Visit Rhubarb [documentation](https://awslabs.github.io/rhubarb/index.html#).

Rhubarb can do multiple document processing tasks such as

- ✅ Document Q&A
- ✅ Streaming chat with documents (Q&A)
- ✅ Document Summarization
  - 🚀 Page level summaries
  - 🚀 Full summaries
  - 🚀 Summaries of specific pages
  - 🚀 Streaming Summaries
- ✅ Structured data extraction
- ✅ Named entity recognition (NER) 
  - 🚀 With 50 built-in common entities
- ✅ PII recognition with built-in entities
- ✅ Figure and image understanding from documents
  - 🚀 Explain charts, graphs, and figures
  - 🚀 Perform table reasoning (as figures)
- ✅ Document Classification with vector sampling using multi-modal embedding models
- ✅ Logs token usage to help keep track of costs

Rhubarb comes with built-in system prompts that makes it easy to use it for a number of different document understanding use-cases. You can customize Rhubarb by passing in your own system prompts.

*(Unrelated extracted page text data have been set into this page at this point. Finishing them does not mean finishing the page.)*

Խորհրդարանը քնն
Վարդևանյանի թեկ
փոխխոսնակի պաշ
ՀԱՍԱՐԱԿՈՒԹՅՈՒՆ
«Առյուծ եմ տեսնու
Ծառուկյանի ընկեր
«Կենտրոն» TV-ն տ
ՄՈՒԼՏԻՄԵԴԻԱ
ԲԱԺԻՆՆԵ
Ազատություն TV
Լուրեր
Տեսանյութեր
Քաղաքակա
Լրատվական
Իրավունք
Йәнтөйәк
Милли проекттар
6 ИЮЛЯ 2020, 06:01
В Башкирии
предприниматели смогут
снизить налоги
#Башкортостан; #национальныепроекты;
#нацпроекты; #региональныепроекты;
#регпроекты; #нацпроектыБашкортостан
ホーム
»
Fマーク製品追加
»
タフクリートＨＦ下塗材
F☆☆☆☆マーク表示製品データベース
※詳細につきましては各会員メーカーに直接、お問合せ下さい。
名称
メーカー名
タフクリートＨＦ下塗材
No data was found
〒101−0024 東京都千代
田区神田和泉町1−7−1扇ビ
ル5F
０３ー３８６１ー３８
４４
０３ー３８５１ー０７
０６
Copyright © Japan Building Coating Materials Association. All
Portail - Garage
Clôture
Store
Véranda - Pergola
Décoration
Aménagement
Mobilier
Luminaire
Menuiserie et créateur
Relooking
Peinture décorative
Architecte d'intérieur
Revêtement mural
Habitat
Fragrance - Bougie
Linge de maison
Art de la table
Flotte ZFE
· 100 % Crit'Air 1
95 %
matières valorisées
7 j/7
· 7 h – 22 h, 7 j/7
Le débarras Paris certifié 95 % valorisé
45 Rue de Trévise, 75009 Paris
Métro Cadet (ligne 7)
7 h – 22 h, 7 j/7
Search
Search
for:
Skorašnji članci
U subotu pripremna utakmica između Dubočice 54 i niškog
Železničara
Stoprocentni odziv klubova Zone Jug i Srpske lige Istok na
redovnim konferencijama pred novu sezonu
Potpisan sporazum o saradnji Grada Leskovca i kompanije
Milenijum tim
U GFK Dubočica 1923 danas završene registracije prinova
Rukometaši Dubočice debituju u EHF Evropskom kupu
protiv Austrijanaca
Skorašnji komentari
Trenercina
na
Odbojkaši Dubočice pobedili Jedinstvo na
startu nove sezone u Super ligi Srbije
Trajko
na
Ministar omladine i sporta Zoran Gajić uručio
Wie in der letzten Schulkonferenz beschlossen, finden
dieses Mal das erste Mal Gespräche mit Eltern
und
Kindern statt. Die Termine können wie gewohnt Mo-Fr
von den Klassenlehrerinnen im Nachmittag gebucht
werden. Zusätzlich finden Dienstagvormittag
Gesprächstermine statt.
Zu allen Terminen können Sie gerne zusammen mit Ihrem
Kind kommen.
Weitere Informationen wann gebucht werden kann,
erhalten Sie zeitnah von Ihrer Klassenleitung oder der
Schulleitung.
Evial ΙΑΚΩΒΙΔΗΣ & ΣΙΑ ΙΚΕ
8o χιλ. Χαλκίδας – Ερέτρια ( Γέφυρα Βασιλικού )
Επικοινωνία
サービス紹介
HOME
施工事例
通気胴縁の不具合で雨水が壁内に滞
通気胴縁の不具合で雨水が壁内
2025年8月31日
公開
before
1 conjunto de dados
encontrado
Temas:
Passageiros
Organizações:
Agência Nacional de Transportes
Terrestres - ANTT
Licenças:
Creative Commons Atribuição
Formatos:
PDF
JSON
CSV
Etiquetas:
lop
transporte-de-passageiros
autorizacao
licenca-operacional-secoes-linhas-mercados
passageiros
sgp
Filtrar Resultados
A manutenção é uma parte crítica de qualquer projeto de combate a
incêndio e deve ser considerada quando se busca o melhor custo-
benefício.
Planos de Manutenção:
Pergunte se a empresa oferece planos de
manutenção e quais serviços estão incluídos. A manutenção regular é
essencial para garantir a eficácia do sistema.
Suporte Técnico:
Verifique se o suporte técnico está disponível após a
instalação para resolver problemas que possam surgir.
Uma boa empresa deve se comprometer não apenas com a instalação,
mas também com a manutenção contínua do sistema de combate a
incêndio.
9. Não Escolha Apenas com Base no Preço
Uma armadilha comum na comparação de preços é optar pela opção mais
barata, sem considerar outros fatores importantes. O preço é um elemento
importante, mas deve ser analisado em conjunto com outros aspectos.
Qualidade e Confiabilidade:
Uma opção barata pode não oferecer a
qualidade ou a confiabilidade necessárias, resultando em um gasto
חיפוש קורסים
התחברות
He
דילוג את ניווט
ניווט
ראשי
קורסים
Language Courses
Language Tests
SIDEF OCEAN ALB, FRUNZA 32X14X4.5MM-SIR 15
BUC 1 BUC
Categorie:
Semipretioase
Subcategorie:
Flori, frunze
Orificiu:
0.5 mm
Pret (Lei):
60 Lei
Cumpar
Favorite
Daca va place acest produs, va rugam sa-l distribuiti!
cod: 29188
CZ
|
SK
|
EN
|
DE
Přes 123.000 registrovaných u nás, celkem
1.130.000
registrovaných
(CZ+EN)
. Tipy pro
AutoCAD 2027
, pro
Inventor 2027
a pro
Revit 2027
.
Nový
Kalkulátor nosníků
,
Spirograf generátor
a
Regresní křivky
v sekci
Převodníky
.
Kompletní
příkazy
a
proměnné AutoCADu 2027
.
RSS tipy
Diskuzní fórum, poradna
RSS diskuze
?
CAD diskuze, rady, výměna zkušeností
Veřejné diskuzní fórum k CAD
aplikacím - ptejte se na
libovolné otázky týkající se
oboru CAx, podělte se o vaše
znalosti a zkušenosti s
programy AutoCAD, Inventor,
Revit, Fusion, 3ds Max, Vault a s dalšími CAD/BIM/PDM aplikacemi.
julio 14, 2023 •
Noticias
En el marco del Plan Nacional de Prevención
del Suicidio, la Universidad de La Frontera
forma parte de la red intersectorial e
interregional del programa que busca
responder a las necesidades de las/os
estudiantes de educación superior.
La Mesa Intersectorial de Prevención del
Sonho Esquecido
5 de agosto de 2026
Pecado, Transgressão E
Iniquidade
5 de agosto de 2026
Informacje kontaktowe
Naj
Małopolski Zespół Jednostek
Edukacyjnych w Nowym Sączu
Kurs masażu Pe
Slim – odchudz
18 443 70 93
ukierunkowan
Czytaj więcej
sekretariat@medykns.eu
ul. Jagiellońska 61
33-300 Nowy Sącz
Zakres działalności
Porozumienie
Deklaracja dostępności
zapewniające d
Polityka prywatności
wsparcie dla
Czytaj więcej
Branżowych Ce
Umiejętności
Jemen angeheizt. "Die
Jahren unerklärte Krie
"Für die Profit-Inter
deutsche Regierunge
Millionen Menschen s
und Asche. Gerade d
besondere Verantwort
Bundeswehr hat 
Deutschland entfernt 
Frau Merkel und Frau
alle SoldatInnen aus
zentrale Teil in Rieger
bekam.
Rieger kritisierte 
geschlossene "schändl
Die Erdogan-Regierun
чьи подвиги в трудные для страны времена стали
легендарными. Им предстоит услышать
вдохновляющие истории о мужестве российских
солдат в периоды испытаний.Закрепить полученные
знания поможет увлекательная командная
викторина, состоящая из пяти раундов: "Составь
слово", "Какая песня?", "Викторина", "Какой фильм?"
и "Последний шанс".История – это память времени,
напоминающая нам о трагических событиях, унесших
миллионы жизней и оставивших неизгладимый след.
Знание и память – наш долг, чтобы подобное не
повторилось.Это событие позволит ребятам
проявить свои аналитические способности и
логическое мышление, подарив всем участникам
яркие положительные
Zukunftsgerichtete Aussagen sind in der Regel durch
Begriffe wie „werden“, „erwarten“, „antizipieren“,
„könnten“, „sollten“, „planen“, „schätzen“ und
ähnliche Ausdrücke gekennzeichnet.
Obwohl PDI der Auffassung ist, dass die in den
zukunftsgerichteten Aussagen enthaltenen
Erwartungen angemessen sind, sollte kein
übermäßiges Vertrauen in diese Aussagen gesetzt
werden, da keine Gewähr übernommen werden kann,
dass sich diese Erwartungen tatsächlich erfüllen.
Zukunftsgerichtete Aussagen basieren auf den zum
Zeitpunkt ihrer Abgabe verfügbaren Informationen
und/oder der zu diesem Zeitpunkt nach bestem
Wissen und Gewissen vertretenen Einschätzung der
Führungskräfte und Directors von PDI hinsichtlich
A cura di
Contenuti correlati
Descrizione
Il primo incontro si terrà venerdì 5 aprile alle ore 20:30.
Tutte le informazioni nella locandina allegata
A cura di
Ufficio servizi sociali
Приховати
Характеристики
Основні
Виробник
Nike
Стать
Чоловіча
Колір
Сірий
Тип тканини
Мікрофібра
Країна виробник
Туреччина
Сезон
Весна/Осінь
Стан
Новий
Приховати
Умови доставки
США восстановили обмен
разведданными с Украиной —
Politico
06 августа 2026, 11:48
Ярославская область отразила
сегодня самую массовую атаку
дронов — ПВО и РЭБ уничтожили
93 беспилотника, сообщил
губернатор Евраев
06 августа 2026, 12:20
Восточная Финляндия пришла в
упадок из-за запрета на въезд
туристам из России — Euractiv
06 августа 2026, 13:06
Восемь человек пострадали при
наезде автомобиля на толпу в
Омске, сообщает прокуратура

It supports exact JSON schema based output generation which makes it easy to integrate into downstream applications.

- Supports PDF, TIFF, PNG, JPG files (support for Word, Excel, PowerPoint, CSV, Webp, eml files coming soon)
- Performs document to image conversion internally to work with the multi-modal models
- Works on local files or files stored in S3
- Supports specifying page numbers for multi-page documents
- Supports chat-history based chat for documents
- Supports streaming and non-streaming mode

## Installation

Start by installing Rhubarb using `pip`.

```
pip install pyrhubarb
```


### Usage

Create a `boto3` session.

```python
import boto3
session = boto3.Session()
```

#### Call Rhubarb

Local file

```python
from rhubarb import DocAnalysis

da = DocAnalysis(file_path="./path/to/doc/doc.pdf", 
                 boto3_session=session)
resp = da.run(message="What is the employee's name?")
resp
```

With file in Amazon S3

```python
from rhubarb import DocAnalysis

da = DocAnalysis(file_path="s3://path/to/doc/doc.pdf", 
                 boto3_session=session)
resp = da.run(message="What is the employee's name?")
resp
```

For more usage examples see [cookbooks](./cookbooks/).

## Security

See [CONTRIBUTING](CONTRIBUTING.md#security-issue-notifications) for more information.

## License

This project is licensed under the Apache-2.0 License.